Soutenues jusqu'aux années 70 par des politiques publiques - sanitaires, puis éducatives - les colos ont progressivement glissé vers une offre de séjours touristiques et thématiques, où les enfants - et surtout les parents - sont relégués au rang de consommateurs. Et l'auteur de livrer ce constat fataliste : « Est-ce la fin des colos pour autant ? D'une certaine forme de colos ? Assurément. » 
Moins de moyens, moins de bâtiments, 
plus de contraintes

De 3 à 4 millions dans les années 60, ils ne sont plus qu'un million d'enfants à partir en colo chaque été. Selon Jean-Marie Bataille, l'État s'est désengagé dans la construction et l'entretien des bâtiments pouvant accueillir des mineurs. Car les coûts augmentent, et que les normes - sanitaires, incendie, mise en accessibilité - s'empilent. La nouvelle doctrine affichée dès les années 70 : « Les bâtiments doivent être rentables. » L'auteur déplore alors : « Le modèle de la colo d'après-guerre, organisé autour d'un bâtiment, est en train de disparaître [...] Plus de la moitié des bâtiments ont été fermés depuis 1995. » 
Par conséquent, les associations interagissent de moins en moins avec les acteurs du territoire (La Maison de Courcelles est un contre-modèle du genre). Moins implantées localement, et du fait du brassage quasi-régulier des directeurs et animateurs, les parents se montrent davantage défiants envers le personnel accompagnant, d'après un sondage réalisé par l'IFOP pour la Jeunesse au plein air en avril 2016. Des parents ont aussi découvert, abasourdis, que les agressions sexuelles en colos sont courantes. Le #MeTooAnimation, lancée en 2022 par une animatrice, Anissa Maille, a jeté une lumière crue sur ces violences.
 Devenues au fil des années des vacances-tourisme ou des séjours thématiques, les colos ont exclu de fait certains publics : classes populaires et moyennes, mais aussi les filles. Parce que les activités-prestation (surf, accrobranche, football, escalade, ski...)  rythment les séjours, le coût moyen du séjour a explosé : 500 à 1500 € par semaine en moyenne, jusqu'à 2500 € pour un séjour à l'étranger. Dans le même temps, les Caisses d'allocation familiale (CAF) ont réduit leurs aides directes, et la SNCF a amputé les aides au départ dans les années 1990. 

Concurrence entre associations et sociétés privées
Au moment où il écrit son livre, Jean-Marie Bataille s'inquiète des effets potentiellement destructeurs de la directive européenne Travel.
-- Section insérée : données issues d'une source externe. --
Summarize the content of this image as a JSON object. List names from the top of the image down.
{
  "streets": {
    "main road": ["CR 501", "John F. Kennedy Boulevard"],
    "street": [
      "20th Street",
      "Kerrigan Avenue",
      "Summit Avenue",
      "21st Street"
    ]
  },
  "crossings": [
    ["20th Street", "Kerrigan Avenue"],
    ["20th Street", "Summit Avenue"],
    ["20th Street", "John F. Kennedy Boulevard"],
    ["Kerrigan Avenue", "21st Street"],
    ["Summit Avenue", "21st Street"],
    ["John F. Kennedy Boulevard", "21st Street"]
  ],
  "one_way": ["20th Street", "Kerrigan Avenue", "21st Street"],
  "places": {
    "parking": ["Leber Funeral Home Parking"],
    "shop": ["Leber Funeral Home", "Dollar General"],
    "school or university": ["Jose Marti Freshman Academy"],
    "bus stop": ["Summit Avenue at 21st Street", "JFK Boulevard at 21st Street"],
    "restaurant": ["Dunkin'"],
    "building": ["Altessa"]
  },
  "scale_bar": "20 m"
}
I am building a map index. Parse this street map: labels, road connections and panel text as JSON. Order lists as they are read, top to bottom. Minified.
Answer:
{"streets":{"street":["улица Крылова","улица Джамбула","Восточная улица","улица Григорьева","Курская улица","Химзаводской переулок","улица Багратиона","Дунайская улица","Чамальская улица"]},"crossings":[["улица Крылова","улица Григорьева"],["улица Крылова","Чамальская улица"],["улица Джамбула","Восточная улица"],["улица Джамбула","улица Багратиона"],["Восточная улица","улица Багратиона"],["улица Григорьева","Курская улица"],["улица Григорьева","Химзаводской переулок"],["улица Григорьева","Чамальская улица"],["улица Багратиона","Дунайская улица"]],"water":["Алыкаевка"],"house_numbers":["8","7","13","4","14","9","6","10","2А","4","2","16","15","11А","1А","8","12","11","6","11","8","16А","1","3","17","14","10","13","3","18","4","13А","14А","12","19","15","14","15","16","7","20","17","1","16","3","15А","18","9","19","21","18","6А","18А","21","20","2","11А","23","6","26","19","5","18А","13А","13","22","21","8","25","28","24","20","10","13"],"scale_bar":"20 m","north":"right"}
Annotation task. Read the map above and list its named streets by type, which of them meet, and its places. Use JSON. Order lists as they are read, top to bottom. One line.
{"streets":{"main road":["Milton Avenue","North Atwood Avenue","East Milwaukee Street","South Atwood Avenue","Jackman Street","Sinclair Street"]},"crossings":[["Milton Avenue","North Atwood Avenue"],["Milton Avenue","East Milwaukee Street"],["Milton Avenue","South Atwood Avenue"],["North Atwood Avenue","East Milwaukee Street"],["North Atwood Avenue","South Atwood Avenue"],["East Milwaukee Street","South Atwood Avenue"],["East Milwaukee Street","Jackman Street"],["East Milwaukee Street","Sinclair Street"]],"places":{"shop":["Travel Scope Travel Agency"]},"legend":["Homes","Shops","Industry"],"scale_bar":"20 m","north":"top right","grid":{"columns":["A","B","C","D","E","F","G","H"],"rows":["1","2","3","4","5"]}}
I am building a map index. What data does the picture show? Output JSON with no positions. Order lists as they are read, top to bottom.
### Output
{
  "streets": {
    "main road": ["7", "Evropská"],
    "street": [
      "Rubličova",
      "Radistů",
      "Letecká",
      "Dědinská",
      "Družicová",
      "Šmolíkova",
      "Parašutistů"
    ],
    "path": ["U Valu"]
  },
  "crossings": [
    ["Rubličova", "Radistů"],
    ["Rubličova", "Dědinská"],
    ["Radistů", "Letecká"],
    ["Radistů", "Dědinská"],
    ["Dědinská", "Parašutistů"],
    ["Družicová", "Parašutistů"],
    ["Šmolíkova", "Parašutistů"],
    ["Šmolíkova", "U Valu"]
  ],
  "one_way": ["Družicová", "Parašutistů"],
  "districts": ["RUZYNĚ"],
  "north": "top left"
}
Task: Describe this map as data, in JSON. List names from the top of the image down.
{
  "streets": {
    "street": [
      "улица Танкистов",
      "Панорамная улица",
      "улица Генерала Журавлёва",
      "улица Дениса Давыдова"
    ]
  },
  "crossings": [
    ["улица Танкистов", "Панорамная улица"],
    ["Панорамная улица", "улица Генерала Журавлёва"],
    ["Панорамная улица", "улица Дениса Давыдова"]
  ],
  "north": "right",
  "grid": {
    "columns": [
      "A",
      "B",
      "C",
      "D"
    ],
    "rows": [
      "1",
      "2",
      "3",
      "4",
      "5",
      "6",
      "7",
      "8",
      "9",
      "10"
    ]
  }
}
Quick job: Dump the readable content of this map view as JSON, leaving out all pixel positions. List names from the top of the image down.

Transposée dans le droit français en 2017, elle devait imposer à l'ensemble des associations organisant des accueils collectifs de mineurs (ACM) d'épargner 10% de leur chiffre d'affaires dans un fonds de garantie. Et se retrouver ainsi logées à la même enseigne que les sociétés privées organisatrices de séjours touristiques. La mesure semblait économiquement insoutenable pour les associations à but non-lucratif. Sous la pression, le ministre de l'Éducation de l'époque, Jean-Michel Blanquer, rétropédale finalement : les assos dérogeront à la directive, et au code du tourisme. Un pis-aller pour les colos. 
Depuis, le Covid a mis le secteur à rude épreuve. Certaines associations n'ont pas pu organiser de séjours l'été 2020, et ont dû puiser dans leurs trésoreries. Quant aux parents, qui subissent l'inflation depuis 2022, envoyer son enfant en colo revient extrêmement cher.
 Alors, vers la fin des colos ? Assurément non... D'irréductibles séjours heureux résistent encore et toujours, et n'ont pas dit leur dernier mot.